The trains in Mumbai are famous because they are so completely over taxed, moving more people than any metro system on earth. They have an excellent safety record based on train crashes, but 10-15 people per day die on the tracks. As Wikipedia describes

Mumbai's suburban railway is the densest route in the world. It is approximately a little more than 50,000 passengers per kilometer, transporting 65 lakh (6.5 million) commuters daily. This has resulted in severe overloading in the trains which carry 5000 commuters per 9 car train which are designed to carry less than a third of that amount. The density of passengers in peak hours is as high as 15 people per sq metre.

We went to the busy Dadar station today at rush hour to watch the spectacle, which should not be missed in any visit to Mumbai. The event can best be described as a sport for the men. It takes speed, agility, strength, perseverance and concentration.

 

As the train approaches the station, the men let out a chorus of yells as they gather on the platform. As the train speeds by as it slows, a few jump into the open doors as the crowds push closer to the edge. The men clearly revel in the competition among their peers.

 

When it comes to a stop, it turns into a civilized wrestling match with each man struggling to find some type of toe hold inside the train- some way to pry himself into the car before it leaves. The men are packed together so closely I wonder how they can breathe.

 

With more men than room, the train begins to move and the lucky ones fight tooth and nail to find some way to hold onto the train as it leaves, each with a confident smile, knowing he had won. Some are left to fight for another train.

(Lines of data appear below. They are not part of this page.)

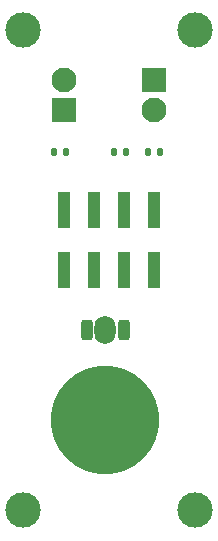
<source format=gbr>
%TF.GenerationSoftware,KiCad,Pcbnew,7.0.5*%
%TF.CreationDate,2024-06-27T22:40:16-04:00*%
%TF.ProjectId,ScrewSwitch,53637265-7753-4776-9974-63682e6b6963,rev?*%
%TF.SameCoordinates,Original*%
%TF.FileFunction,Soldermask,Top*%
%TF.FilePolarity,Negative*%
%FSLAX46Y46*%
G04 Gerber Fmt 4.6, Leading zero omitted, Abs format (unit mm)*
G04 Created by KiCad (PCBNEW 7.0.5) date 2024-06-27 22:40:16*
%MOMM*%
%LPD*%
G01*
G04 APERTURE LIST*
G04 Aperture macros list*
%AMRoundRect*
0 Rectangle with rounded corners*
0 $1 Rounding radius*
0 $2 $3 $4 $5 $6 $7 $8 $9 X,Y pos of 4 corners*
0 Add a 4 corners polygon primitive as box body*
4,1,4,$2,$3,$4,$5,$6,$7,$8,$9,$2,$3,0*
0 Add four circle primitives for the rounded corners*
1,1,$1+$1,$2,$3*
1,1,$1+$1,$4,$5*
1,1,$1+$1,$6,$7*
1,1,$1+$1,$8,$9*
0 Add four rect primitives between the rounded corners*
20,1,$1+$1,$2,$3,$4,$5,0*
20,1,$1+$1,$4,$5,$6,$7,0*
20,1,$1+$1,$6,$7,$8,$9,0*
20,1,$1+$1,$8,$9,$2,$3,0*%
G04 Aperture macros list end*
%ADD10RoundRect,0.135000X-0.135000X-0.185000X0.135000X-0.185000X0.135000X0.185000X-0.135000X0.185000X0*%
%ADD11R,1.000000X3.150000*%
%ADD12O,1.800000X2.400000*%
%ADD13RoundRect,0.190000X0.285000X0.685000X-0.285000X0.685000X-0.285000X-0.685000X0.285000X-0.685000X0*%
%ADD14R,2.100000X2.100000*%
%ADD15C,2.100000*%
%ADD16C,3.000000*%
%ADD17C,5.700000*%
%ADD18C,9.200000*%
G04 APERTURE END LIST*
D10*
%TO.C,R3*%
X143297503Y-94171041D03*
X144317503Y-94171041D03*
%TD*%
%TO.C,R2*%
X140437503Y-94171041D03*
X141457503Y-94171041D03*
%TD*%
%TO.C,R1*%
X135357503Y-94171041D03*
X136377503Y-94171041D03*
%TD*%
D11*
%TO.C,J4*%
X136187503Y-104110000D03*
X136187503Y-99060000D03*
X138727503Y-104110000D03*
X138727503Y-99060000D03*
X141267503Y-104110000D03*
X141267503Y-99060000D03*
X143807503Y-104110000D03*
X143807503Y-99060000D03*
%TD*%
D12*
%TO.C,LED1*%
X139700000Y-109220000D03*
D13*
X141250000Y-109220000D03*
X138150000Y-109220000D03*
%TD*%
D14*
%TO.C,J1*%
X143807503Y-88055716D03*
D15*
X143807503Y-90595716D03*
%TD*%
D14*
%TO.C,J2*%
X136187503Y-90595716D03*
D15*
X136187503Y-88055716D03*
%TD*%
D16*
%TO.C,H1*%
X132711923Y-83832305D03*
%TD*%
%TO.C,H4*%
X147320000Y-124460000D03*
%TD*%
%TO.C,H2*%
X147320000Y-83820000D03*
%TD*%
%TO.C,H3*%
X132711923Y-124472305D03*
%TD*%
D17*
%TO.C,SW1*%
X139700000Y-116840000D03*
D18*
X139700000Y-116840000D03*
%TD*%
M02*

</source>
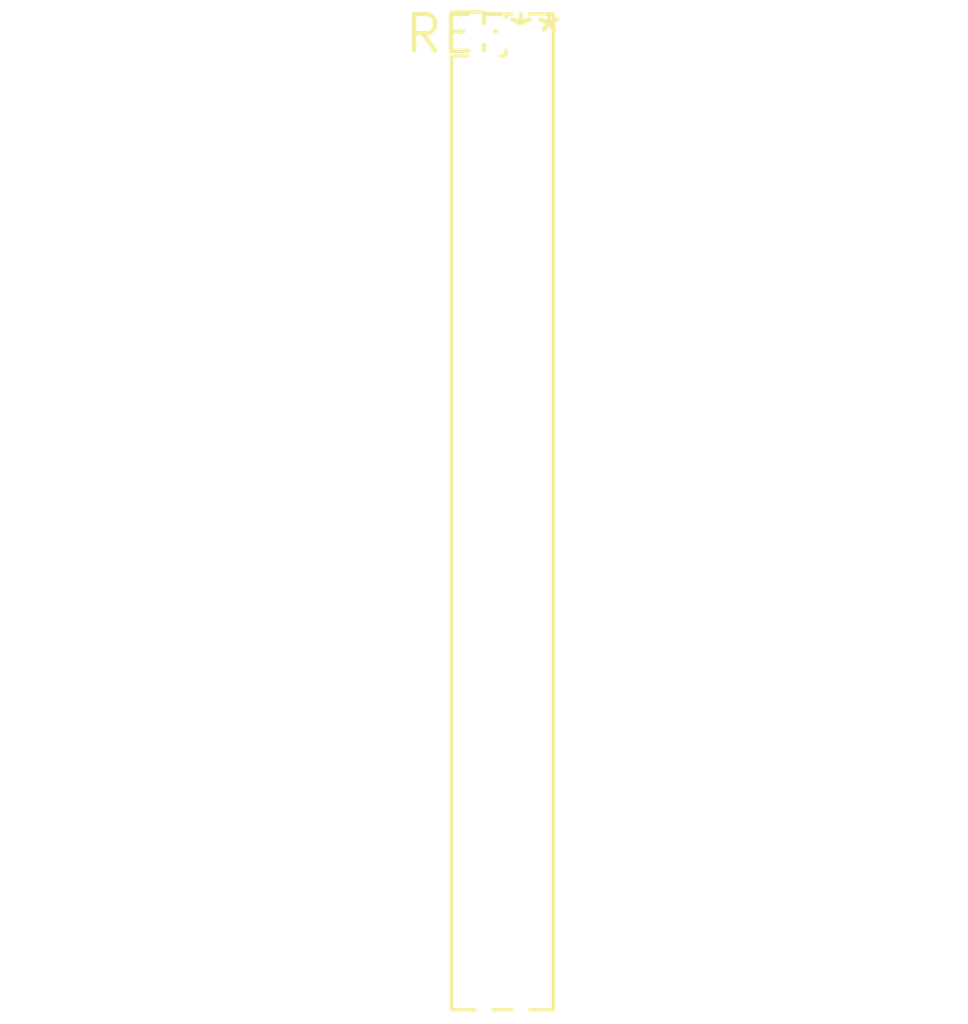
<source format=kicad_pcb>
(kicad_pcb (version 20240108) (generator pcbnew)

  (general
    (thickness 1.6)
  )

  (paper "A4")
  (layers
    (0 "F.Cu" signal)
    (31 "B.Cu" signal)
    (32 "B.Adhes" user "B.Adhesive")
    (33 "F.Adhes" user "F.Adhesive")
    (34 "B.Paste" user)
    (35 "F.Paste" user)
    (36 "B.SilkS" user "B.Silkscreen")
    (37 "F.SilkS" user "F.Silkscreen")
    (38 "B.Mask" user)
    (39 "F.Mask" user)
    (40 "Dwgs.User" user "User.Drawings")
    (41 "Cmts.User" user "User.Comments")
    (42 "Eco1.User" user "User.Eco1")
    (43 "Eco2.User" user "User.Eco2")
    (44 "Edge.Cuts" user)
    (45 "Margin" user)
    (46 "B.CrtYd" user "B.Courtyard")
    (47 "F.CrtYd" user "F.Courtyard")
    (48 "B.Fab" user)
    (49 "F.Fab" user)
    (50 "User.1" user)
    (51 "User.2" user)
    (52 "User.3" user)
    (53 "User.4" user)
    (54 "User.5" user)
    (55 "User.6" user)
    (56 "User.7" user)
    (57 "User.8" user)
    (58 "User.9" user)
  )

  (setup
    (pad_to_mask_clearance 0)
    (pcbplotparams
      (layerselection 0x00010fc_ffffffff)
      (plot_on_all_layers_selection 0x0000000_00000000)
      (disableapertmacros false)
      (usegerberextensions false)
      (usegerberattributes false)
      (usegerberadvancedattributes false)
      (creategerberjobfile false)
      (dashed_line_dash_ratio 12.000000)
      (dashed_line_gap_ratio 3.000000)
      (svgprecision 4)
      (plotframeref false)
      (viasonmask false)
      (mode 1)
      (useauxorigin false)
      (hpglpennumber 1)
      (hpglpenspeed 20)
      (hpglpendiameter 15.000000)
      (dxfpolygonmode false)
      (dxfimperialunits false)
      (dxfusepcbnewfont false)
      (psnegative false)
      (psa4output false)
      (plotreference false)
      (plotvalue false)
      (plotinvisibletext false)
      (sketchpadsonfab false)
      (subtractmaskfromsilk false)
      (outputformat 1)
      (mirror false)
      (drillshape 1)
      (scaleselection 1)
      (outputdirectory "")
    )
  )

  (net 0 "")

  (footprint "PinHeader_2x27_P1.27mm_Vertical" (layer "F.Cu") (at 0 0))

)

</source>
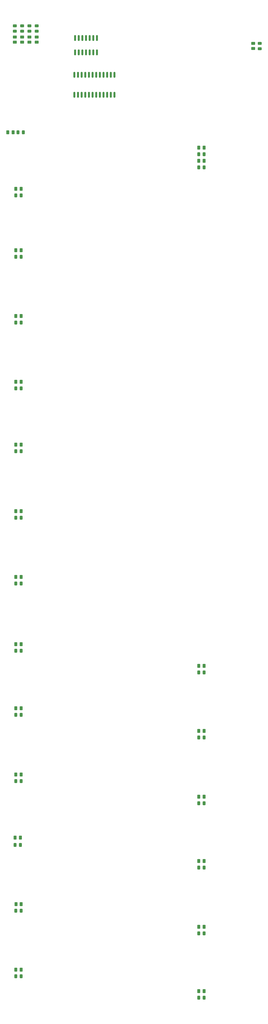
<source format=gbr>
%TF.GenerationSoftware,KiCad,Pcbnew,(6.0.0-0)*%
%TF.CreationDate,2022-10-19T22:30:35-04:00*%
%TF.ProjectId,cpu-input-output-control,6370752d-696e-4707-9574-2d6f75747075,rev?*%
%TF.SameCoordinates,Original*%
%TF.FileFunction,Paste,Top*%
%TF.FilePolarity,Positive*%
%FSLAX46Y46*%
G04 Gerber Fmt 4.6, Leading zero omitted, Abs format (unit mm)*
G04 Created by KiCad (PCBNEW (6.0.0-0)) date 2022-10-19 22:30:35*
%MOMM*%
%LPD*%
G01*
G04 APERTURE LIST*
G04 Aperture macros list*
%AMRoundRect*
0 Rectangle with rounded corners*
0 $1 Rounding radius*
0 $2 $3 $4 $5 $6 $7 $8 $9 X,Y pos of 4 corners*
0 Add a 4 corners polygon primitive as box body*
4,1,4,$2,$3,$4,$5,$6,$7,$8,$9,$2,$3,0*
0 Add four circle primitives for the rounded corners*
1,1,$1+$1,$2,$3*
1,1,$1+$1,$4,$5*
1,1,$1+$1,$6,$7*
1,1,$1+$1,$8,$9*
0 Add four rect primitives between the rounded corners*
20,1,$1+$1,$2,$3,$4,$5,0*
20,1,$1+$1,$4,$5,$6,$7,0*
20,1,$1+$1,$6,$7,$8,$9,0*
20,1,$1+$1,$8,$9,$2,$3,0*%
G04 Aperture macros list end*
%ADD10RoundRect,0.150000X0.150000X-0.825000X0.150000X0.825000X-0.150000X0.825000X-0.150000X-0.825000X0*%
%ADD11RoundRect,0.243750X-0.243750X-0.456250X0.243750X-0.456250X0.243750X0.456250X-0.243750X0.456250X0*%
%ADD12RoundRect,0.250000X-0.262500X-0.450000X0.262500X-0.450000X0.262500X0.450000X-0.262500X0.450000X0*%
%ADD13RoundRect,0.250000X0.262500X0.450000X-0.262500X0.450000X-0.262500X-0.450000X0.262500X-0.450000X0*%
%ADD14RoundRect,0.243750X0.456250X-0.243750X0.456250X0.243750X-0.456250X0.243750X-0.456250X-0.243750X0*%
%ADD15RoundRect,0.250000X-0.450000X0.262500X-0.450000X-0.262500X0.450000X-0.262500X0.450000X0.262500X0*%
%ADD16RoundRect,0.250000X0.450000X-0.262500X0.450000X0.262500X-0.450000X0.262500X-0.450000X-0.262500X0*%
%ADD17RoundRect,0.150000X0.150000X-0.837500X0.150000X0.837500X-0.150000X0.837500X-0.150000X-0.837500X0*%
G04 APERTURE END LIST*
D10*
%TO.C,U1*%
X80772000Y-64581000D03*
X82042000Y-64581000D03*
X83312000Y-64581000D03*
X84582000Y-64581000D03*
X85852000Y-64581000D03*
X87122000Y-64581000D03*
X88392000Y-64581000D03*
X88392000Y-69531000D03*
X87122000Y-69531000D03*
X85852000Y-69531000D03*
X84582000Y-69531000D03*
X83312000Y-69531000D03*
X82042000Y-69531000D03*
X80772000Y-69531000D03*
%TD*%
D11*
%TO.C,D7*%
X123890394Y-375691477D03*
X125765394Y-375691477D03*
%TD*%
D12*
%TO.C,R5*%
X123915394Y-328193477D03*
X125740394Y-328193477D03*
%TD*%
D13*
%TO.C,R14*%
X62001394Y-365531477D03*
X60176394Y-365531477D03*
%TD*%
%TO.C,R19*%
X61966394Y-275190977D03*
X60141394Y-275190977D03*
%TD*%
D14*
%TO.C,D12*%
X67423894Y-62176977D03*
X67423894Y-60301977D03*
%TD*%
%TO.C,D9*%
X59803894Y-62176977D03*
X59803894Y-60301977D03*
%TD*%
D11*
%TO.C,D1*%
X123890394Y-285013477D03*
X125765394Y-285013477D03*
%TD*%
%TO.C,D3*%
X123890394Y-104927477D03*
X125765394Y-104927477D03*
%TD*%
%TO.C,D19*%
X60101394Y-277476977D03*
X61976394Y-277476977D03*
%TD*%
D14*
%TO.C,D10*%
X62343894Y-62176977D03*
X62343894Y-60301977D03*
%TD*%
D12*
%TO.C,R4*%
X123915394Y-305333477D03*
X125740394Y-305333477D03*
%TD*%
D11*
%TO.C,D20*%
X60096394Y-254160977D03*
X61971394Y-254160977D03*
%TD*%
%TO.C,D22*%
X60121394Y-208186977D03*
X61996394Y-208186977D03*
%TD*%
D13*
%TO.C,R15*%
X61732394Y-342417477D03*
X59907394Y-342417477D03*
%TD*%
%TO.C,R26*%
X61986394Y-117000977D03*
X60161394Y-117000977D03*
%TD*%
D11*
%TO.C,D8*%
X123890394Y-398043477D03*
X125765394Y-398043477D03*
%TD*%
%TO.C,D6*%
X123890394Y-352831477D03*
X125765394Y-352831477D03*
%TD*%
D13*
%TO.C,R18*%
X59192394Y-97307477D03*
X57367394Y-97307477D03*
%TD*%
D15*
%TO.C,R11*%
X64883894Y-64215477D03*
X64883894Y-66040477D03*
%TD*%
D11*
%TO.C,D26*%
X60121394Y-119286977D03*
X61996394Y-119286977D03*
%TD*%
D12*
%TO.C,R8*%
X123915394Y-395757477D03*
X125740394Y-395757477D03*
%TD*%
D11*
%TO.C,D25*%
X60096394Y-140622977D03*
X61971394Y-140622977D03*
%TD*%
%TO.C,D18*%
X60898394Y-97307477D03*
X62773394Y-97307477D03*
%TD*%
%TO.C,D24*%
X60111394Y-163497977D03*
X61986394Y-163497977D03*
%TD*%
D16*
%TO.C,R27*%
X142861894Y-68247977D03*
X142861894Y-66422977D03*
%TD*%
D11*
%TO.C,D21*%
X60121394Y-231248977D03*
X61996394Y-231248977D03*
%TD*%
%TO.C,D16*%
X60121394Y-322765977D03*
X61996394Y-322765977D03*
%TD*%
D13*
%TO.C,R25*%
X61961394Y-138336977D03*
X60136394Y-138336977D03*
%TD*%
D15*
%TO.C,R9*%
X59803894Y-64215477D03*
X59803894Y-66040477D03*
%TD*%
D13*
%TO.C,R3*%
X125740394Y-102641477D03*
X123915394Y-102641477D03*
%TD*%
D11*
%TO.C,D23*%
X60096394Y-186342977D03*
X61971394Y-186342977D03*
%TD*%
D17*
%TO.C,U2*%
X80504894Y-84259977D03*
X81774894Y-84259977D03*
X83044894Y-84259977D03*
X84314894Y-84259977D03*
X85584894Y-84259977D03*
X86854894Y-84259977D03*
X88124894Y-84259977D03*
X89394894Y-84259977D03*
X90664894Y-84259977D03*
X91934894Y-84259977D03*
X93204894Y-84259977D03*
X94474894Y-84259977D03*
X94474894Y-77334977D03*
X93204894Y-77334977D03*
X91934894Y-77334977D03*
X90664894Y-77334977D03*
X89394894Y-77334977D03*
X88124894Y-77334977D03*
X86854894Y-77334977D03*
X85584894Y-77334977D03*
X84314894Y-77334977D03*
X83044894Y-77334977D03*
X81774894Y-77334977D03*
X80504894Y-77334977D03*
%TD*%
D11*
%TO.C,D13*%
X60121394Y-390583977D03*
X61996394Y-390583977D03*
%TD*%
D14*
%TO.C,D27*%
X145147894Y-68272977D03*
X145147894Y-66397977D03*
%TD*%
D11*
%TO.C,D17*%
X60121394Y-299745477D03*
X61996394Y-299745477D03*
%TD*%
%TO.C,D14*%
X60136394Y-367817477D03*
X62011394Y-367817477D03*
%TD*%
D13*
%TO.C,R24*%
X61976394Y-161211977D03*
X60151394Y-161211977D03*
%TD*%
D15*
%TO.C,R10*%
X62343894Y-64215477D03*
X62343894Y-66040477D03*
%TD*%
D13*
%TO.C,R2*%
X125740394Y-107213477D03*
X123915394Y-107213477D03*
%TD*%
D15*
%TO.C,R12*%
X67423894Y-64215477D03*
X67423894Y-66040477D03*
%TD*%
D13*
%TO.C,R22*%
X61986394Y-205900977D03*
X60161394Y-205900977D03*
%TD*%
D12*
%TO.C,R7*%
X123915394Y-373405477D03*
X125740394Y-373405477D03*
%TD*%
D11*
%TO.C,D15*%
X59867394Y-344957477D03*
X61742394Y-344957477D03*
%TD*%
D14*
%TO.C,D11*%
X64883894Y-62176977D03*
X64883894Y-60301977D03*
%TD*%
D11*
%TO.C,D5*%
X123890394Y-330479477D03*
X125765394Y-330479477D03*
%TD*%
D13*
%TO.C,R20*%
X61961394Y-251874977D03*
X60136394Y-251874977D03*
%TD*%
D12*
%TO.C,R1*%
X123915394Y-282727477D03*
X125740394Y-282727477D03*
%TD*%
%TO.C,R6*%
X123915394Y-350545477D03*
X125740394Y-350545477D03*
%TD*%
D13*
%TO.C,R21*%
X61986394Y-228962977D03*
X60161394Y-228962977D03*
%TD*%
%TO.C,R13*%
X61986394Y-388297977D03*
X60161394Y-388297977D03*
%TD*%
%TO.C,R17*%
X61986394Y-297459477D03*
X60161394Y-297459477D03*
%TD*%
D11*
%TO.C,D4*%
X123890394Y-307619477D03*
X125765394Y-307619477D03*
%TD*%
%TO.C,D2*%
X123890394Y-109499477D03*
X125765394Y-109499477D03*
%TD*%
D13*
%TO.C,R23*%
X61961394Y-184056977D03*
X60136394Y-184056977D03*
%TD*%
%TO.C,R16*%
X61986394Y-320479977D03*
X60161394Y-320479977D03*
%TD*%
M02*

</source>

Incredibly, we saw just one station of many, where the scene will be repeated until the train achieves a level of density that no mere mortal can handle. Athletes indeed.


Post From: Mumbai, IN
By: AG (not verified) on May 3, 2006 - 8:11am
Probably not much worse than catching the 4 or 5 train during rush hour in NYC Wink
By: Chaitanya (not verified) on July 14, 2006 - 4:40am
Dear Leelefever, I am an expat Pune-dweller (the better cousin of Numbai) resident. I work on image anaylsis of time series and self-organizing systems in Germany. I was wondering since you have these wonderful snaps of the mumbai local boarding, if you might have a complete time series, like a movie. I was discussing movement of people/cells/particles with colleagues and decided to work on some modeling. But raw data is harder to come by. And hope you were'nt travelling on the locals when the criminal minds blew up the trains with people 7-times over! Brutes that have warped minds! Your site and pictures are wonderful! Keep it up! Regards, Chaitanya.
By: leelefever on July 18, 2006 - 2:02am

Hi Chaitanya,

I'm sorry that I don't have a more time-series of pics from the train boarding. You are welcome to use the photos I have on Flickr... http://www.flickr.com/photos/leelefever/sets/72057594085291268/

 Thanks for your kind words...


By: Gajendra Pratap Singh (not verified) on July 28, 2006 - 8:46pm
Snaps are horrible
By: Richard H (not verified) on April 1, 2007 - 12:10am
Leelefever wrote: "The trains in Mumbai are...moving more people than any metro system on earth." Well, according to Wikipedia, which you do quote a little later, the Tokyo Metro and the Moscow Metro move more passengers than the Mumbai Suburban Railway. However, the Mumbai Suburban Railway does move more people than any other metro system in the world, including the New York Subway system if Wiki's numbers are accurate. The Mumbai Suburban Railway, however, is NOT a metro system. This is where people get things wrong. It is a suburban commuter railway, like the Long Island Railroad, METRA, or others around the world. It is not a very large one given it's approx. 180 route miles. Los Angeles, California (where I live) has a suburban commuter railway that has over twice the route miles of the Mumbai Suburban Railway but carries less than 1% of the passengers! Your other statement in the same sentence: "famous because they are so completely over taxed", cannot be disputed by anybody. I don't think there is a commuter railroad at all like it anywhere in the world. I don't think there is any railway or railroad, metro or otherwise that has passengers packed in as densely on its trains as that railway does day in and day out. It is carrying probably five times the number of passengers it was designed for. It's safe to say that it should be modernized and expanded. It should be brought up to full Metro standards and passenger capabilities probably increased so that 10 to 12 million a day can be carried. Mumbai is going to need something like that for the future. The commuters deserve it.